[Collected data entries]
######

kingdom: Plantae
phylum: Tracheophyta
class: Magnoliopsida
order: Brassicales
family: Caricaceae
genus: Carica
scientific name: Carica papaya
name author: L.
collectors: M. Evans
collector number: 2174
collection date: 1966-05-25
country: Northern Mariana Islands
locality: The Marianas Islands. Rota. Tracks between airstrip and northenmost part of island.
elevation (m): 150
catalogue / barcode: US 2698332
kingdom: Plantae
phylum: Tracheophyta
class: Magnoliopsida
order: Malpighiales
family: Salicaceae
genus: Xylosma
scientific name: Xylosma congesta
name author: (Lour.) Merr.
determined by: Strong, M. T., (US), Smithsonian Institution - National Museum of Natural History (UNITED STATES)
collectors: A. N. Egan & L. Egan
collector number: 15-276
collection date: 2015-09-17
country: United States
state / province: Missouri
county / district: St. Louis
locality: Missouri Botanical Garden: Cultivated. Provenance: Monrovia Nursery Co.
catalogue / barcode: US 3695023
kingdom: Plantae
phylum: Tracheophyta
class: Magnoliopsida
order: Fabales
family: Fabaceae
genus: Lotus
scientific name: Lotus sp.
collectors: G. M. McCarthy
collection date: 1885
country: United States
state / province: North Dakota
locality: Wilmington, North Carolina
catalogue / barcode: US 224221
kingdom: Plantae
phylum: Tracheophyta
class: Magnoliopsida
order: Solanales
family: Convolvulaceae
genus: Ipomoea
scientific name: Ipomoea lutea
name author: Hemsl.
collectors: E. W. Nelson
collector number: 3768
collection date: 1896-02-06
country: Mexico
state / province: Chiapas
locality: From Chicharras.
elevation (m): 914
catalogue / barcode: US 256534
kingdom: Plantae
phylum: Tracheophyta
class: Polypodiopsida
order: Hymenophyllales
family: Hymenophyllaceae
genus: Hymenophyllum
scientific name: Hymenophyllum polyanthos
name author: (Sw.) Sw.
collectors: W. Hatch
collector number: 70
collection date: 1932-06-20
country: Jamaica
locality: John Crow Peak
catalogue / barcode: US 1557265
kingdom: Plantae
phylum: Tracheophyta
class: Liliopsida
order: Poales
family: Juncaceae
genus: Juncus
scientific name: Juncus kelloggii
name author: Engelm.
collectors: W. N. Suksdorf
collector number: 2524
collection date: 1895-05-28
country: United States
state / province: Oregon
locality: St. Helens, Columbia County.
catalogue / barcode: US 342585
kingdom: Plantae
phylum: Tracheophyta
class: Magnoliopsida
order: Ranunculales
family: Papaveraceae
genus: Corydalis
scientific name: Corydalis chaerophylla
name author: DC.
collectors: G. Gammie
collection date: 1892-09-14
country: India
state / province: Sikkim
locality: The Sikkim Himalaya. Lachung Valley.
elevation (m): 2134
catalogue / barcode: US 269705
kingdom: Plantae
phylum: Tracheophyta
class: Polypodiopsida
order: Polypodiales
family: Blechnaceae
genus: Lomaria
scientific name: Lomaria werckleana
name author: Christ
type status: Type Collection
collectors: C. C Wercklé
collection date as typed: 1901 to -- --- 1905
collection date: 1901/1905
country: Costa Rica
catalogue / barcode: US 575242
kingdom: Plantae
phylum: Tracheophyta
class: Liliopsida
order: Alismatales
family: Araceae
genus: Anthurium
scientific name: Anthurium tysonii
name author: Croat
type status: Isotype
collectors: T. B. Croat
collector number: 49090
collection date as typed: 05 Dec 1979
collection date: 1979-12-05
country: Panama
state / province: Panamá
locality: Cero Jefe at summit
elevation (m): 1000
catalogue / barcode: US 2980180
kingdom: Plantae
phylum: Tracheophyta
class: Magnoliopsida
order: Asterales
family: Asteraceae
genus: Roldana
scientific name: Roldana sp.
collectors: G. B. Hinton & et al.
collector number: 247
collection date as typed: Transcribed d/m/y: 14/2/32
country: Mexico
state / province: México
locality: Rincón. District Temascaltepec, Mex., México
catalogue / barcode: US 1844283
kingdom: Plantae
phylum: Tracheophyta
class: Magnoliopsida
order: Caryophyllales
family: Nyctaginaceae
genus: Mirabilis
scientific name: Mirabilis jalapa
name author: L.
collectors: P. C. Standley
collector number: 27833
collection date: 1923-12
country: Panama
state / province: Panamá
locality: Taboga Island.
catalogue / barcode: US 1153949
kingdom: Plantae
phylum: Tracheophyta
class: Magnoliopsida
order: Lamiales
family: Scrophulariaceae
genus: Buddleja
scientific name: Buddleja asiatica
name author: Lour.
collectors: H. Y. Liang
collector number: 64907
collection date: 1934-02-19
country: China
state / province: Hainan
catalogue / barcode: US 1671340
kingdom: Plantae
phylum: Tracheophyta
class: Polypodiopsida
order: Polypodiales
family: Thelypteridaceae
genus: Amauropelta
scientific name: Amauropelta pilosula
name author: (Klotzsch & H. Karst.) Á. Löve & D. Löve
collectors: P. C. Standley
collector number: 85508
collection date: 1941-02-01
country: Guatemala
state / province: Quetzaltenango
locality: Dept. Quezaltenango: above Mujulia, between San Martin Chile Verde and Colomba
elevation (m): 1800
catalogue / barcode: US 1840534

######

- [Given request] Switch every "catalogue / barcode" in the records to "catalog number", leaving everything else unchanged.

- [Exercise solution]
kingdom: Plantae
phylum: Tracheophyta
class: Magnoliopsida
order: Brassicales
family: Caricaceae
genus: Carica
scientific name: Carica papaya
name author: L.
collectors: M. Evans
collector number: 2174
collection date: 1966-05-25
country: Northern Mariana Islands
locality: The Marianas Islands. Rota. Tracks between airstrip and northenmost part of island.
elevation (m): 150
catalog number: US 2698332
kingdom: Plantae
phylum: Tracheophyta
class: Magnoliopsida
order: Malpighiales
family: Salicaceae
genus: Xylosma
scientific name: Xylosma congesta
name author: (Lour.) Merr.
determined by: Strong, M. T., (US), Smithsonian Institution - National Museum of Natural History (UNITED STATES)
collectors: A. N. Egan & L. Egan
collector number: 15-276
collection date: 2015-09-17
country: United States
state / province: Missouri
county / district: St. Louis
locality: Missouri Botanical Garden: Cultivated. Provenance: Monrovia Nursery Co.
catalog number: US 3695023
kingdom: Plantae
phylum: Tracheophyta
class: Magnoliopsida
order: Fabales
family: Fabaceae
genus: Lotus
scientific name: Lotus sp.
collectors: G. M. McCarthy
collection date: 1885
country: United States
state / province: North Dakota
locality: Wilmington, North Carolina
catalog number: US 224221
kingdom: Plantae
phylum: Tracheophyta
class: Magnoliopsida
order: Solanales
family: Convolvulaceae
genus: Ipomoea
scientific name: Ipomoea lutea
name author: Hemsl.
collectors: E. W. Nelson
collector number: 3768
collection date: 1896-02-06
country: Mexico
state / province: Chiapas
locality: From Chicharras.
elevation (m): 914
catalog number: US 256534
kingdom: Plantae
phylum: Tracheophyta
class: Polypodiopsida
order: Hymenophyllales
family: Hymenophyllaceae
genus: Hymenophyllum
scientific name: Hymenophyllum polyanthos
name author: (Sw.) Sw.
collectors: W. Hatch
collector number: 70
collection date: 1932-06-20
country: Jamaica
locality: John Crow Peak
catalog number: US 1557265
kingdom: Plantae
phylum: Tracheophyta
class: Liliopsida
order: Poales
family: Juncaceae
genus: Juncus
scientific name: Juncus kelloggii
name author: Engelm.
collectors: W. N. Suksdorf
collector number: 2524
collection date: 1895-05-28
country: United States
state / province: Oregon
locality: St. Helens, Columbia County.
catalog number: US 342585
kingdom: Plantae
phylum: Tracheophyta
class: Magnoliopsida
order: Ranunculales
family: Papaveraceae
genus: Corydalis
scientific name: Corydalis chaerophylla
name author: DC.
collectors: G. Gammie
collection date: 1892-09-14
country: India
state / province: Sikkim
locality: The Sikkim Himalaya. Lachung Valley.
elevation (m): 2134
catalog number: US 269705
kingdom: Plantae
phylum: Tracheophyta
class: Polypodiopsida
order: Polypodiales
family: Blechnaceae
genus: Lomaria
scientific name: Lomaria werckleana
name author: Christ
type status: Type Collection
collectors: C. C Wercklé
collection date as typed: 1901 to -- --- 1905
collection date: 1901/1905
country: Costa Rica
catalog number: US 575242
kingdom: Plantae
phylum: Tracheophyta
class: Liliopsida
order: Alismatales
family: Araceae
genus: Anthurium
scientific name: Anthurium tysonii
name author: Croat
type status: Isotype
collectors: T. B. Croat
collector number: 49090
collection date as typed: 05 Dec 1979
collection date: 1979-12-05
country: Panama
state / province: Panamá
locality: Cero Jefe at summit
elevation (m): 1000
catalog number: US 2980180
kingdom: Plantae
phylum: Tracheophyta
class: Magnoliopsida
order: Asterales
family: Asteraceae
genus: Roldana
scientific name: Roldana sp.
collectors: G. B. Hinton & et al.
collector number: 247
collection date as typed: Transcribed d/m/y: 14/2/32
country: Mexico
state / province: México
locality: Rincón. District Temascaltepec, Mex., México
catalog number: US 1844283
kingdom: Plantae
phylum: Tracheophyta
class: Magnoliopsida
order: Caryophyllales
family: Nyctaginaceae
genus: Mirabilis
scientific name: Mirabilis jalapa
name author: L.
collectors: P. C. Standley
collector number: 27833
collection date: 1923-12
country: Panama
state / province: Panamá
locality: Taboga Island.
catalog number: US 1153949
kingdom: Plantae
phylum: Tracheophyta
class: Magnoliopsida
order: Lamiales
family: Scrophulariaceae
genus: Buddleja
scientific name: Buddleja asiatica
name author: Lour.
collectors: H. Y. Liang
collector number: 64907
collection date: 1934-02-19
country: China
state / province: Hainan
catalog number: US 1671340
kingdom: Plantae
phylum: Tracheophyta
class: Polypodiopsida
order: Polypodiales
family: Thelypteridaceae
genus: Amauropelta
scientific name: Amauropelta pilosula
name author: (Klotzsch & H. Karst.) Á. Löve & D. Löve
collectors: P. C. Standley
collector number: 85508
collection date: 1941-02-01
country: Guatemala
state / province: Quetzaltenango
locality: Dept. Quezaltenango: above Mujulia, between San Martin Chile Verde and Colomba
elevation (m): 1800
catalog number: US 1840534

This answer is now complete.